The answer to his direct assault was simple, obvious, and something only she could do.

She could just attack on every vector she’d prepared at the same time.

Dividing her mind into six discrete elements was about as far as she could go without significant dilution. Twelve, disappointingly, halved her influence on each spell. Twenty-eight would reduce her strength to a mere fraction of what it should have been.

But, of course, there was a work-around for this. There was always a way of getting what you wanted, with enough practice and knowledge of the systems involved, she found. She wasn’t supposed to know programmatic spells yet, and theoretically, none of the spells she’d prepared were programmatic spells. But with what little she knew of the theory involved, she’d applied a self-execution layer to them; safely looped only twice, lasting short enough that she’d lose the spells before she lost mental coherence, but long enough that the spells would successfully execute.

She steeled her mind, and fired off all twenty-eight spellforms at once.

What happened in the next moment was beyond her control, or the control of anyone, save the more attentive Guardians.

Her body and mind became slaves to the processes she’d set in motion, and for a moment, it felt like she was flying. For three of the spells, she quite literally was, but the feeling was more metaphorical than real. Lightning was effective - she’d tossed in two spells of that. Fire was strong, but in the quantities that were strategically valuable it’d cause more damage than would be allowed, so she’d stuck to one of those. Generating blinding light was good, as was creating distracting inputs from several directions: One whole finger had been devoted to slinging dirt from three distinct angles at Quint.
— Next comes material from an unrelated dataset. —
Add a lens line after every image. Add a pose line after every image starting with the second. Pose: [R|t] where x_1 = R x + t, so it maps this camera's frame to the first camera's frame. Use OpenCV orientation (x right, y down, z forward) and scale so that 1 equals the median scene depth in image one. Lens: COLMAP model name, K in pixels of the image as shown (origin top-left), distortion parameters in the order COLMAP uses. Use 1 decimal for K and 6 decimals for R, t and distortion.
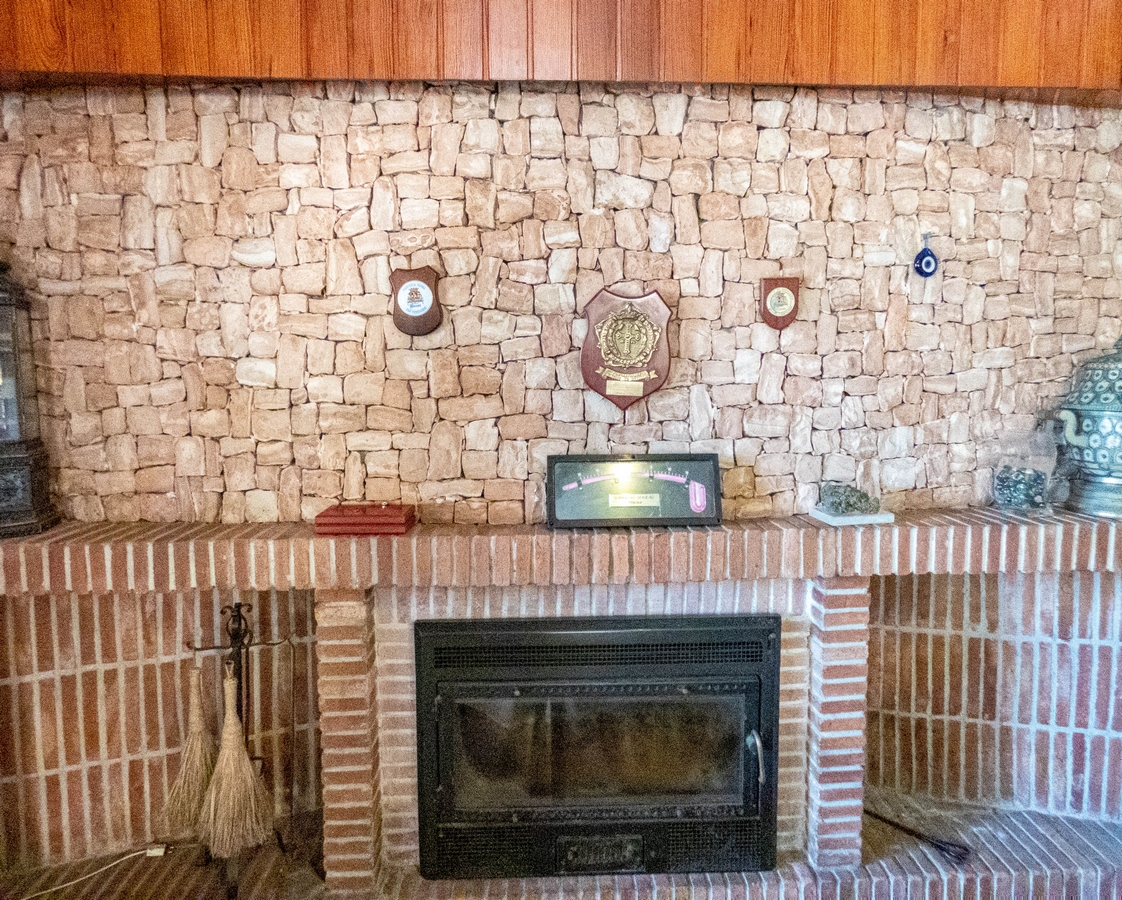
lens RADIAL K [[920.2, 0, 567.3], [0, 920.2, 452.9], [0, 0, 1]] dist [-0.047055, 0.009140]
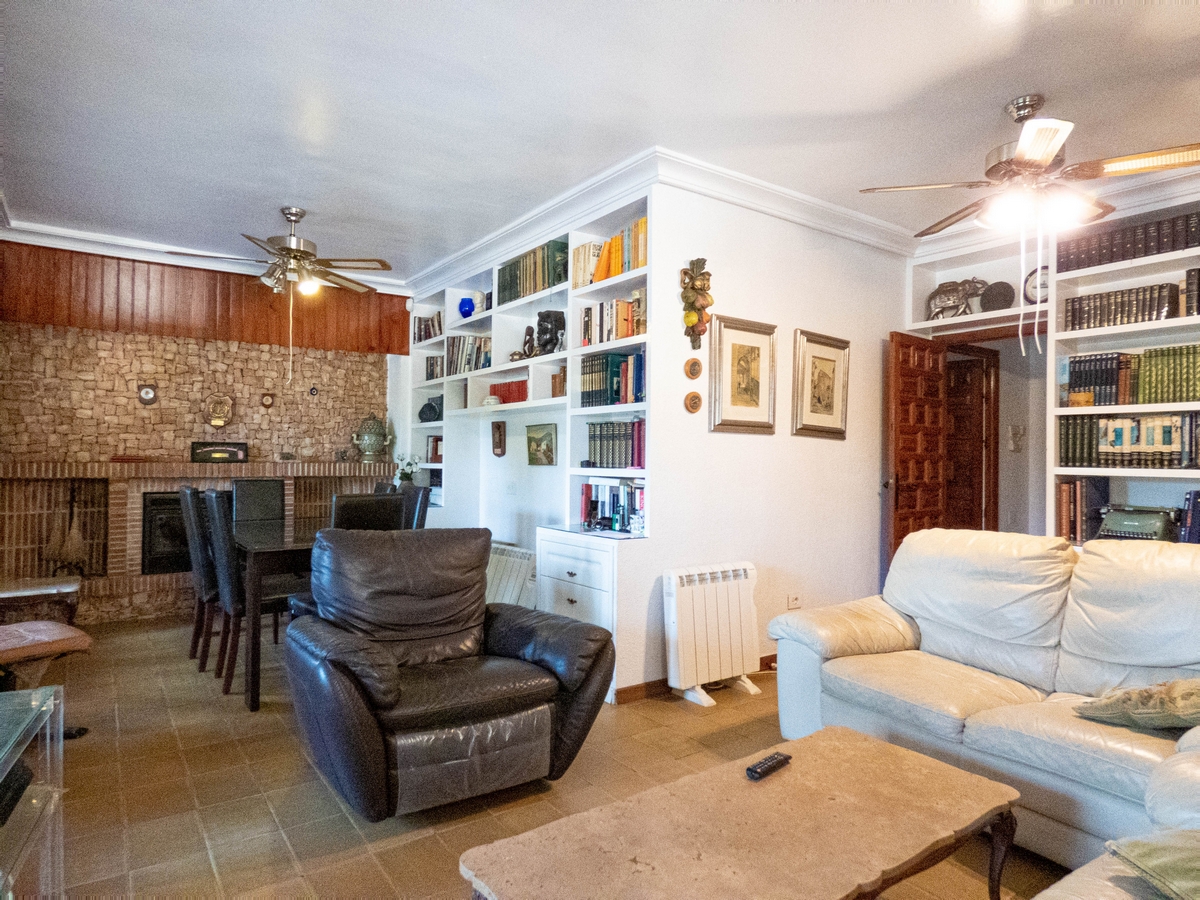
lens RADIAL K [[734.0, 0, 612.4], [0, 734.0, 448.5], [0, 0, 1]] dist [-0.013142, 0.019254]
pose [[0.843800, 0.019205, 0.536314, -0.157508], [0.029516, 0.996186, -0.082111, 0.291508], [-0.535845, 0.085115, 0.840015, -2.073680]]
And then there were the spells that she’d considered difficult, so she just executed them twice: Direct bindings on Quint’s wrists and ankles, and a blade of air directed right at the backside of his arm, designed to cut his bandana open. If he blocked it, the force would still push his arm towards her - and considering that several of the spells had catapulted her towards him, that worked to her advantage.

This, and more, played out in the blink of an eye.

From Alex’s perspective, several bursts of light, steam, and flame shot out from around Quint just as Quint collapsed the ground around Aleste, and she flew through the air at him, though not in the most controlled way. She then crashed into him, taking them both to the ground, where they lay for several seconds, dazed. More spells had gone off during her flight, and upon impact, but it had all happened so quickly that Alex couldn’t decipher it.

Irving stood, conjured his wings, and flared them in one smooth motion, levitating his way down to where Aleste and Quint lay in the dirt. Instructor Leor raised his hand at Irving in that universal sign of “stop”.

“They’re okay,” he said, and when Irving gave him a skeptical look, he added, “I promise.”

And while it took another ten seconds or so for Aleste, and maybe twenty for Quint, the two of them picked themselves up off of the ground. And when they did, Aleste was holding Quint’s arm-band in her right hand.

“Students?” Leor said. As one, they nodded at him, excepting the rather bewildered Aleste and Quint. “I’m going to give you a write-up of that one. Not now, of course, but I seriously doubt most of you saw both what Aleste and Quint did.” Alex had been watching Aleste, and until Leor said just that, he didn’t think that Quint had done much of anything.

Leor turned to the two duelists. “Excellent work, you two.”